Gor

Like a lot of movies about dimension hopping barbarians, Gor opens with a scene of professor teaching a college class. The bell rings and the professor - named Tarl Cabot for some reason? - excuses the class for the semester. Then he and his assistant walk out to his car, and as they do so, it becomes clear that Tarl thinks that the two of them are about to start driving to a cabin in the countryside as part of a romantic getaway. (It's been years since I've been in school, but I do remember that most of the teacher-aide relationships I saw were overtly sexual.) Unfortunately, a cool dude drives up in a cool car and as soon as he does Tarl's assistant suddenly spits out what she's been trying to tell Tarl politely: she isn't that interested in dating a bookish girly-man. (I bet this is a common sentiment amongst graduate students, who after all only spend seven years plus years studying in school so they can hopefully than transition to spending another thirty or forty years teaching.) She hops in the other dude's car and the two of them drive off. A frustrated Tarl then drives towards the cabin by himself, only to get into a car accident en route. When he wakes up he's in a fictional land called Gor--

Hold on, Gor, I'mma let you finish, but we aren't even five minutes in and you are already deploying one of the lamest tropes in all of fantasy: the nerd who is secretly a world conquering hero. I hate this trope for two reasons. The first we might call the feminist objection: as soon as Tarl shows up in Gor it's immediately obvious that he's going to prove his assistant to be a blind dummy by using his secret manliness to sweep all of Gor's warrior women off their feet. That's extremely condescending to both groups of women, because it assumes that his assistant is an idiot who doesn't know what she really wants in a mate and because it implies that these Amazons are just sitting around waiting for a mealy-mouthed professor to come by and lead them in battle. But I'm not even going to get too deep into a feminist critique of this movie, because if I did we'd have to spend a lot of time talking about furry bikinis, and I don't have the energy for that right now.

No, I want to focus on the second objection, which is about how the type of wish fulfillment that movies like Gor sell to young men is a really bad for them to hear. If Tarl is a college professor we can assume he's a reasonably bright guy who makes a decent middle class wage in a job with some measure of security, so he shouldn't need to transform himself into a musclebound warrior to find a lover. If his assistant isn't into him, then he should try to find someone who is into him instead of retreating into a fantasy where he magically has all of the qualities that he feels that he lacks. Stories like this end up reaffirming the very stereotypes that make all the Tarls of the world feel self conscious because they suggest that the solution to their problems is to turn themselves into the cool dude in a cool car who keep stealing away "their" women, even though that's obviously not the answer. Gor's sour-grapes opening was a giant red flag that this film was going to be condescending and wrongheaded the whole way through, and indeed, it was.

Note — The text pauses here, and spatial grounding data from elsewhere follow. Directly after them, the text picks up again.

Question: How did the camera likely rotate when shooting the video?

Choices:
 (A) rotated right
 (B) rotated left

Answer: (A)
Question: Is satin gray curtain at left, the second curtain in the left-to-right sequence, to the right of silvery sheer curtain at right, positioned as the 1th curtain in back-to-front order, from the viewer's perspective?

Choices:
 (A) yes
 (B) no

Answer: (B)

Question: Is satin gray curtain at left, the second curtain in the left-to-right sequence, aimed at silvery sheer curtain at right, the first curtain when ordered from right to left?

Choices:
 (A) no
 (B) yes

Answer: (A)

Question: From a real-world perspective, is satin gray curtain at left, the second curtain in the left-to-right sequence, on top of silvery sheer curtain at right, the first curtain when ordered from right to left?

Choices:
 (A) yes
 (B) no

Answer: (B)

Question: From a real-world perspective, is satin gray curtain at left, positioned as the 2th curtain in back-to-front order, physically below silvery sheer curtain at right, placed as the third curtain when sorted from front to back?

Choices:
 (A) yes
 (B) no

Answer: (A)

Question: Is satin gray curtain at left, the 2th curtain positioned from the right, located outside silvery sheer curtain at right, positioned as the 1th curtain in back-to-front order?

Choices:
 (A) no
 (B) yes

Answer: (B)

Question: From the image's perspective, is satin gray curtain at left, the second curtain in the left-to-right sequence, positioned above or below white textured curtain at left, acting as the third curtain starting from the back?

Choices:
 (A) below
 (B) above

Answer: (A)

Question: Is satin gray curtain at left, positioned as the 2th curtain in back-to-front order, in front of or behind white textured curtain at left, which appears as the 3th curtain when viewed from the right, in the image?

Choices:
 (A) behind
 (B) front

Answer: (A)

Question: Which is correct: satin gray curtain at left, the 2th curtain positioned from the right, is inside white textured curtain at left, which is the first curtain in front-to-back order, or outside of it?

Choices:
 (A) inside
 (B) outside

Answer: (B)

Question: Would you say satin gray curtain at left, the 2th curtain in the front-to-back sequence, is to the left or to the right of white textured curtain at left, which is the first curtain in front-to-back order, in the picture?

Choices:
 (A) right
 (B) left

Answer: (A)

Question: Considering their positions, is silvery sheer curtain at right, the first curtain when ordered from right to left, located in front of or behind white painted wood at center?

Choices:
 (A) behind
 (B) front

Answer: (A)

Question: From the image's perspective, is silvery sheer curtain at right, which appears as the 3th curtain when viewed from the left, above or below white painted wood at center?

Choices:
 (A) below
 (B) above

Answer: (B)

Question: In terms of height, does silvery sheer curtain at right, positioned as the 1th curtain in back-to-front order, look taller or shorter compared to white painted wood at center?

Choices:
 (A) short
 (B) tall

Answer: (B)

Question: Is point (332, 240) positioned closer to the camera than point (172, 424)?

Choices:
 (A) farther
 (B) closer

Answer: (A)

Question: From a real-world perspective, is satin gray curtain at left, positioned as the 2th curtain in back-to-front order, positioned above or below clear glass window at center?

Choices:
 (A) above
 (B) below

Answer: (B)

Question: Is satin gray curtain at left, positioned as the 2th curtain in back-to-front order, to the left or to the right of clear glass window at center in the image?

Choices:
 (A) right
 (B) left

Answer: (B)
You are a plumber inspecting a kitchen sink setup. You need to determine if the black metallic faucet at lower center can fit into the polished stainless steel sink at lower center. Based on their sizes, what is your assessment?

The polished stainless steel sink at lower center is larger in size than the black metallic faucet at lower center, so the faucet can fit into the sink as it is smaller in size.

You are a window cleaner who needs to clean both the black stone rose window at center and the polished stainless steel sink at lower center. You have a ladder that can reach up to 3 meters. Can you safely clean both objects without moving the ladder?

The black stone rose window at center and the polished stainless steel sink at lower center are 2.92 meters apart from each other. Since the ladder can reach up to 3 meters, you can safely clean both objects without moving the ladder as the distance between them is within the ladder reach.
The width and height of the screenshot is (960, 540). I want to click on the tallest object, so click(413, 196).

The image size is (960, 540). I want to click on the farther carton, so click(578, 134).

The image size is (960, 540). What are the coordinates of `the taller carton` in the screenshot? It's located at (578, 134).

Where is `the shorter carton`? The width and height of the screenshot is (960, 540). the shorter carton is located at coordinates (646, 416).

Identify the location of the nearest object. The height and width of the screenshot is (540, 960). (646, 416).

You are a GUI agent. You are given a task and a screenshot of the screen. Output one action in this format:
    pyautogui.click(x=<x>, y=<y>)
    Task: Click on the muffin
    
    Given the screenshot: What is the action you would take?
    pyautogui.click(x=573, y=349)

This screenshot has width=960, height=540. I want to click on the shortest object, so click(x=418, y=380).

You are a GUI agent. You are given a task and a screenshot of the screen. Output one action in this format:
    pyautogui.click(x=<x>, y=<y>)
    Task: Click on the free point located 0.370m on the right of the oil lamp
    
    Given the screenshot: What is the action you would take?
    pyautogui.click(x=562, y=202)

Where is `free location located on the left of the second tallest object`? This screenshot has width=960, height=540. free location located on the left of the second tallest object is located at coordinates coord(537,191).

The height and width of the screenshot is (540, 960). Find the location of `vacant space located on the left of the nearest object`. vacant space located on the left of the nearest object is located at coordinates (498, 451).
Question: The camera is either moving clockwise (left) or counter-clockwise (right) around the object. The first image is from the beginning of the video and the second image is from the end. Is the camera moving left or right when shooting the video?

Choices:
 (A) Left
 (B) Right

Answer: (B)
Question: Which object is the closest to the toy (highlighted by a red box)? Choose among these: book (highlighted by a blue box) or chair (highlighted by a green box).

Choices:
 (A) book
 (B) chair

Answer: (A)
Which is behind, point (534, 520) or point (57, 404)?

One of my favorite albums of 2014 was Sky Ferreira's Night Time, My Time, and one of the things I really liked about it was that most of the songs honestly reflect her perspective as a twenty two year old. One of her songs is called "I Blame Myself" and it's about her growing understanding that there is a correlation between her actions and her reputation. I can remember having that exact same realization myself at her age. For a long time, I thought that I was a perfectly reasonable guy and anyone who didn't like me was just a judgmental jerk. Eventually, I started to see how little things like tone of voice could transform a well intentioned statement into an insult, and I started to see how maybe I wasn't the all around nice guy I thought I was. Now that I'm a decade older I've come around to Louis C.K.'s position, which is: you don't get to choose if you're an asshole. Everyone around you gets to choose if you're an asshole, and then you either accept that or you don't.

That's a lesson guys like Tarl need to learn. There are probably a lot of reasons why his assistant blew him off, and I doubt that any of them have anything to do with his inability to decapitate a rival with a sword. Tarl is her superior so his interest in her is inappropriate; he tells her that he wants to go to this cabin and then passively assumes that she wants to do that, too; when she says that isn't what she wants to do, Tarl tries to push her into his position instead of compromising with her; and then when he doesn't get his way he sulks. He's a bad listener and a creep, and going to a magical land where he can use a magic ring to overthrow an evil emperor isn't going to change that. I don't mind wish fulfillment, but this is not wish fulfillment - it's delusion reinforcement.

There is no part of Gor that is well done. The film feels like a second rate knock off of Beastmaster, which is sort of like being a poor man's version of ramen noodles, in that ramen is fine but it's also about as low as you can go before you cross a threshold that should not be crossed. The plot is a lazy hash of cliches about magic stones, evil slave traders and dwarf sidekicks. The only competent actor is the evil warlord Tarl has to fight, but he's hampered by an open chested costume with a huge headdress that undermines his glowering by making him look super goofy. But even if you fixed all that - even if every scene in the desert world of Gor was knock your socks off fantastic - I still would have had a hard time admitting to enjoying this movie because those scenes on Earth were so loathsome. As far as I'm concerned, if the planet Gor wants Tarl as their savior, they can keep him.